Волен ли я в выборе? И что мне выбирать?
Согласитесь, что довольно трудно ориентироваться, живя в ст. Вёшенской…
Вы мне должны помочь, не так ли?..»
Далее, что называется, припер к стене: «Где-либо я буду „гостем“, — иной народ, иной язык и пр. Хотелось бы попасть в колхоз, находящийся в пределах б. Донской области».
Но продолжал не без лукавинки — мол, потемкинских деревень не гарантирую: «У меня под рукой нет таких колхозов, в которых житуха хоть малость бы отстоялась. Этого, пожалуй, и в путеводителе для туристов не найдешь».
Осень… Настроение никудышнее. Заболел надолго и всерьез — назвал свой недуг «лихоманкой». Мария Петровна в ужасе — похудел до невозможности. В одном из писем издательскому редактору пошутил — горько: «Скоро ветер будет с ног валить… Чем черт не шутит — издохну помаленечку и осиротеет „Тихий Дон“. Ты уж тогда чувствительный некролог напиши, что так, мол, и так, надежды подавал, сулил быть „маститым“».
Пишет с надеждами на лучшую жизнь, и вытащил из «Войны и мира» одно емко-замечательное слово, чтобы примерить на себя: «Ну, да все это „образуется“ (дань толстовскому юбилею), выхожусь». Это он вспомнил, что приближается столетие Толстого.
Дополнение. Едва ли возможно разгадать тайны шолоховского таланта, когда он брался писать характеры. Аксинья. Что в глазах Мелехова, что на иллюстрациях к книге, что в кино — красавица. Да еще с жертвенным сердцем. Вошло в обычай ею восхищаться. Несомненно, любил ее Шолохов: сколько страсти отдал этой своей героине! А чтил ли? Мне кажется, что разум не велит писателю преклоняться перед Аксиньей. Читаем в сцене, когда Наталья приходит к роковой соседке: «Качнувшись всем телом, Аксинья подошла вплотную, едко засмеялась. Она глумилась, вглядываясь в лицо врага. Вот она — законная брошенная жена — стоит перед ней приниженная, раздавленная; вот та, по милости которой исходила Аксинья слезами, расставаясь с Григорием, несла в сердце кровяную боль, и в то время, когда она, Аксинья, томилась в смертной тоске, вот она ласкала Григория и, наверное, смеялась над нею, неудачливой оставленной любовницей».
Писатель, как мне кажется, мечтал создать иной образец красоты и нравственности: Наталья! Верна мужу — верна семье — верна женскому долгу! И греховна-то в одном только: когда обратилась с мольбой о каре греховному мужу.

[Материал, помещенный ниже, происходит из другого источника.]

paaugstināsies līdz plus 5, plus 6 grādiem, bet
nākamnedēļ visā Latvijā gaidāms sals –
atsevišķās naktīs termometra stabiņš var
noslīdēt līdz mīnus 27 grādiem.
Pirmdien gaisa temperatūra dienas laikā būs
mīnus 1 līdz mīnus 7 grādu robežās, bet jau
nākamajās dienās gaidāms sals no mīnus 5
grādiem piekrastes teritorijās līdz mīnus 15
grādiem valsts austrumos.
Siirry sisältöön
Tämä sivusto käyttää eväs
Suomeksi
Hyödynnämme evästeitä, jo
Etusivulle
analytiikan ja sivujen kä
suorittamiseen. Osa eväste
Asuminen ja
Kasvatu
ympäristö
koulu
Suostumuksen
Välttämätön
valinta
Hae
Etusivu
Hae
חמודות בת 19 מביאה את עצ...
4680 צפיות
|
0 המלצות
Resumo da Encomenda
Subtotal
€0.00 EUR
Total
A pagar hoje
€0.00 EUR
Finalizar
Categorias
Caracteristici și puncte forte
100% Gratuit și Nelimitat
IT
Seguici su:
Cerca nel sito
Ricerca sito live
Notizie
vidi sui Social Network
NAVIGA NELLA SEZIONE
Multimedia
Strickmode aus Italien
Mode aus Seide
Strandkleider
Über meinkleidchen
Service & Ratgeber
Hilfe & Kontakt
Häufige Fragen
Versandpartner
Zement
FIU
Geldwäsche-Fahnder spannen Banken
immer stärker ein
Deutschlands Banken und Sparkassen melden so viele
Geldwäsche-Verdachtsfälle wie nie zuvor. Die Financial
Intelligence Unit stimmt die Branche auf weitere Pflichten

Так вот и разошлись, по моему разумению, у писателя чувства и заданность, как два лезвия ножниц, когда они — острые — в работе.
Первые враги
Шолохов ждет: кто первым в печати выскажет суждение о его романе.
Серафимович оказался первым. Едва только появился в апреле 1928-го номер журнала, завершающий публикацию первой книги романа, он посчитал нужным представить автора «Тихого Дона» стране и миру в газете «Правда», самой главной в СССР. Старик в своих заметках не поскупился на изысканную красочность образов и метафор:
«…На кургане чернел молодой орелик. Был он небольшой, взглядывал, поворачивая голову и желтеющий клюв.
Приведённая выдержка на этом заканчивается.